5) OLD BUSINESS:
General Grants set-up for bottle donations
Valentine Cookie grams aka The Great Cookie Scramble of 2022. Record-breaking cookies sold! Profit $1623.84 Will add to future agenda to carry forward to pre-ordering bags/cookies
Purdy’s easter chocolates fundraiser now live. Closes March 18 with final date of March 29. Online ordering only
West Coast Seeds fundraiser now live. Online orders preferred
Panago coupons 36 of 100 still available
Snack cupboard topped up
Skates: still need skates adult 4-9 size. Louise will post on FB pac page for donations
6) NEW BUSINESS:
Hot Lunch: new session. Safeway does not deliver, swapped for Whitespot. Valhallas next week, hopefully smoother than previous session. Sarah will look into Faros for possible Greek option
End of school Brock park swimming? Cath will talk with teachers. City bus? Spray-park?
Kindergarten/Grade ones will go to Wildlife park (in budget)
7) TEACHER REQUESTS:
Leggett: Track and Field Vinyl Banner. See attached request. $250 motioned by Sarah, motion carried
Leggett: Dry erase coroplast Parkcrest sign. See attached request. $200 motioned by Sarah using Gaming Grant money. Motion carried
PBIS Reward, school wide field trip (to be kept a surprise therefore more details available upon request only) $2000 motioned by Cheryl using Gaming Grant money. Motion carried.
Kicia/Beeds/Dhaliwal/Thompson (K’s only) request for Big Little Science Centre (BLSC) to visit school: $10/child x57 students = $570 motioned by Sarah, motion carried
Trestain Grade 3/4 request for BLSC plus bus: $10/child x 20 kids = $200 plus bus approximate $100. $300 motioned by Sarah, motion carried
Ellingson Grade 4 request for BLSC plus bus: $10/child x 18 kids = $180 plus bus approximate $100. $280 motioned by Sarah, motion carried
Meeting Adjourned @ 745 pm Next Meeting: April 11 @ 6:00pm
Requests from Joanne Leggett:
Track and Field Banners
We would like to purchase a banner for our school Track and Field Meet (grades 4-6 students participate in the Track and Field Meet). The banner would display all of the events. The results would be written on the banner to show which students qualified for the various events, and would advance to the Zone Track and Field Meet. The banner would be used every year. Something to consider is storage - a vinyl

----------------------------------------

YOUR ASSIGNMENT: Return the whole listing exactly, with every line included.

TASK RESPONSE:
5) OLD BUSINESS:
General Grants set-up for bottle donations
Valentine Cookie grams aka The Great Cookie Scramble of 2022. Record-breaking cookies sold! Profit $1623.84 Will add to future agenda to carry forward to pre-ordering bags/cookies
Purdy’s easter chocolates fundraiser now live. Closes March 18 with final date of March 29. Online ordering only
West Coast Seeds fundraiser now live. Online orders preferred
Panago coupons 36 of 100 still available
Snack cupboard topped up
Skates: still need skates adult 4-9 size. Louise will post on FB pac page for donations
6) NEW BUSINESS:
Hot Lunch: new session. Safeway does not deliver, swapped for Whitespot. Valhallas next week, hopefully smoother than previous session. Sarah will look into Faros for possible Greek option
End of school Brock park swimming? Cath will talk with teachers. City bus? Spray-park?
Kindergarten/Grade ones will go to Wildlife park (in budget)
7) TEACHER REQUESTS:
Leggett: Track and Field Vinyl Banner. See attached request. $250 motioned by Sarah, motion carried
Leggett: Dry erase coroplast Parkcrest sign. See attached request. $200 motioned by Sarah using Gaming Grant money. Motion carried
PBIS Reward, school wide field trip (to be kept a surprise therefore more details available upon request only) $2000 motioned by Cheryl using Gaming Grant money. Motion carried.
Kicia/Beeds/Dhaliwal/Thompson (K’s only) request for Big Little Science Centre (BLSC) to visit school: $10/child x57 students = $570 motioned by Sarah, motion carried
Trestain Grade 3/4 request for BLSC plus bus: $10/child x 20 kids = $200 plus bus approximate $100. $300 motioned by Sarah, motion carried
Ellingson Grade 4 request for BLSC plus bus: $10/child x 18 kids = $180 plus bus approximate $100. $280 motioned by Sarah, motion carried
Meeting Adjourned @ 745 pm Next Meeting: April 11 @ 6:00pm
Requests from Joanne Leggett:
Track and Field Banners
We would like to purchase a banner for our school Track and Field Meet (grades 4-6 students participate in the Track and Field Meet). The banner would display all of the events. The results would be written on the banner to show which students qualified for the various events, and would advance to the Zone Track and Field Meet. The banner would be used every year. Something to consider is storage - a vinyl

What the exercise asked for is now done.